| Extract to read |
• • • • • • •

By Eleanor Laise, Kiplinger’s Retirement Report
You make a routine trip to the pharmacy to fill a prescription. But the pharmacist tells you your Medicare drug plan won’t cover the drug. You walk away with no medication — and no clear explanation about why you were denied coverage.
More and more seniors are finding themselves in this confusing and potentially dangerous situation, patient advocates say. Questions about pharmacy-counter denials — and what to do next — are among the most common issues raised by callers to the Medicare Rights Center’s national helpline, says Joe Baker, the center’s president. “The problem of pharmacy denials and people being confused by Part D prescription-drug coverage is a growing trend,” he says.
Seniors who are denied coverage at the pharmacy may pay out of pocket for increasingly unaffordable drugs — or, even worse, go without needed medication. They may need to make several calls to their drug plan to find out the exact reason coverage was denied and then navigate a complex appeals process to seek a reversal. But persistence often pays off: In 2013, nearly 80 percent of denials that were appealed were subsequently approved, according to the U.S. Centers for Medicare & Medicaid Services.

• • • • • • •

Named joint coordinates
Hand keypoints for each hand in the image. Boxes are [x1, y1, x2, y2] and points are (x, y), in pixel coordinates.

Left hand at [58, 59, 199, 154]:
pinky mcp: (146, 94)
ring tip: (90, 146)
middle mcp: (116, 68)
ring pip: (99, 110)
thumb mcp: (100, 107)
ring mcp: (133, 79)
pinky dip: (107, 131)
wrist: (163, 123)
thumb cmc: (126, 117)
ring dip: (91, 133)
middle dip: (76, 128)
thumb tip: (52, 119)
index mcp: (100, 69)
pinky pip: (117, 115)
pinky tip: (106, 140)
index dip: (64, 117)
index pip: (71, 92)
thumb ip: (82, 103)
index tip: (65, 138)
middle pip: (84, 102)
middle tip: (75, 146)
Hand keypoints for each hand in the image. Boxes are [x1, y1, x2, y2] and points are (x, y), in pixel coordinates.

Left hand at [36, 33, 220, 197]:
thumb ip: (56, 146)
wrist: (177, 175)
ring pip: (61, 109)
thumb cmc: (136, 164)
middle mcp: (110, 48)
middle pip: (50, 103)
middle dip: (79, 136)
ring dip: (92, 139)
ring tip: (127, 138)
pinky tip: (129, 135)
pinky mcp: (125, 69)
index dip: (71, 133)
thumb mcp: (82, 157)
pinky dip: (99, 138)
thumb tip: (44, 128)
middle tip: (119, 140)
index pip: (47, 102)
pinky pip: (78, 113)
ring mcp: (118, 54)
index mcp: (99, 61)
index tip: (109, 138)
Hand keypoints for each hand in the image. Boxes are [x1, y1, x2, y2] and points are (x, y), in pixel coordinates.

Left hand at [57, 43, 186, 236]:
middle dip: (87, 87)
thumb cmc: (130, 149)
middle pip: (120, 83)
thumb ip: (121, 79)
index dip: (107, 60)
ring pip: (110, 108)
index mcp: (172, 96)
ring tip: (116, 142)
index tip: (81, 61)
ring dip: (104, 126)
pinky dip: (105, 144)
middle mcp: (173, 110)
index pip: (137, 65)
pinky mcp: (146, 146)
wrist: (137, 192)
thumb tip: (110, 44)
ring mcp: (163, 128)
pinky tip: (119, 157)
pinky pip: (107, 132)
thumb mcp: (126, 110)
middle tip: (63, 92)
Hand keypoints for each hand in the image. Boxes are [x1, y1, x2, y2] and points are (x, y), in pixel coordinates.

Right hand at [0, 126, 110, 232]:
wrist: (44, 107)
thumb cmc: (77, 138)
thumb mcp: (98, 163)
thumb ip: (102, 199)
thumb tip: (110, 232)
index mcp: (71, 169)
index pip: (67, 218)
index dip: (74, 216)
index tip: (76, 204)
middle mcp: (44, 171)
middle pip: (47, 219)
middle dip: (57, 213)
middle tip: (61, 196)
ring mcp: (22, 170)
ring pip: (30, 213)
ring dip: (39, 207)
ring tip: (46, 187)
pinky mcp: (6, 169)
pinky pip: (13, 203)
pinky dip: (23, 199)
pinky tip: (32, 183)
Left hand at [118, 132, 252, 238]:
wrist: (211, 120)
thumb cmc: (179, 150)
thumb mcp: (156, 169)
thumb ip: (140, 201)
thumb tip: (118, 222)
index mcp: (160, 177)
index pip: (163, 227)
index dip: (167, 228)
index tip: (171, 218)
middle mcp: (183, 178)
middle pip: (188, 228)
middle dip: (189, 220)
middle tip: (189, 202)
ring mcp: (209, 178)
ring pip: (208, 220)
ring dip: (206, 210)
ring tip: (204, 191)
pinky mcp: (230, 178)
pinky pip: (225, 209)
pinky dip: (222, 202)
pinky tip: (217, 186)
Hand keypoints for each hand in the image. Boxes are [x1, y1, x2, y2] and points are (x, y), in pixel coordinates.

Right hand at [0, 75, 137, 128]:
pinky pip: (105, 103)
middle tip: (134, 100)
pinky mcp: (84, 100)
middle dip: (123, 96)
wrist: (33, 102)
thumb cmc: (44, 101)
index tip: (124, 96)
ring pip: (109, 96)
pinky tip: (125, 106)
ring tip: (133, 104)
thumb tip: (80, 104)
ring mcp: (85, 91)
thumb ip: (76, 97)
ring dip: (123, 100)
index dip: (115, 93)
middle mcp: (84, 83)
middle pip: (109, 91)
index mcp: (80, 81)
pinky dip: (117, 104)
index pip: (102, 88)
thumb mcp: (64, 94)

• • • • • • •

| Task prompt |
Copy the passage of the article about Medicare drug coverage denials from "By Eleanor Laise, Kiplinger’s" to "were denied coverage.", word for word. The listing has no connection to the article about Medicare drug coverage denials.

| Answer below |
By Eleanor Laise, Kiplinger’s Retirement Report
You make a routine trip to the pharmacy to fill a prescription. But the pharmacist tells you your Medicare drug plan won’t cover the drug. You walk away with no medication — and no clear explanation about why you were denied coverage.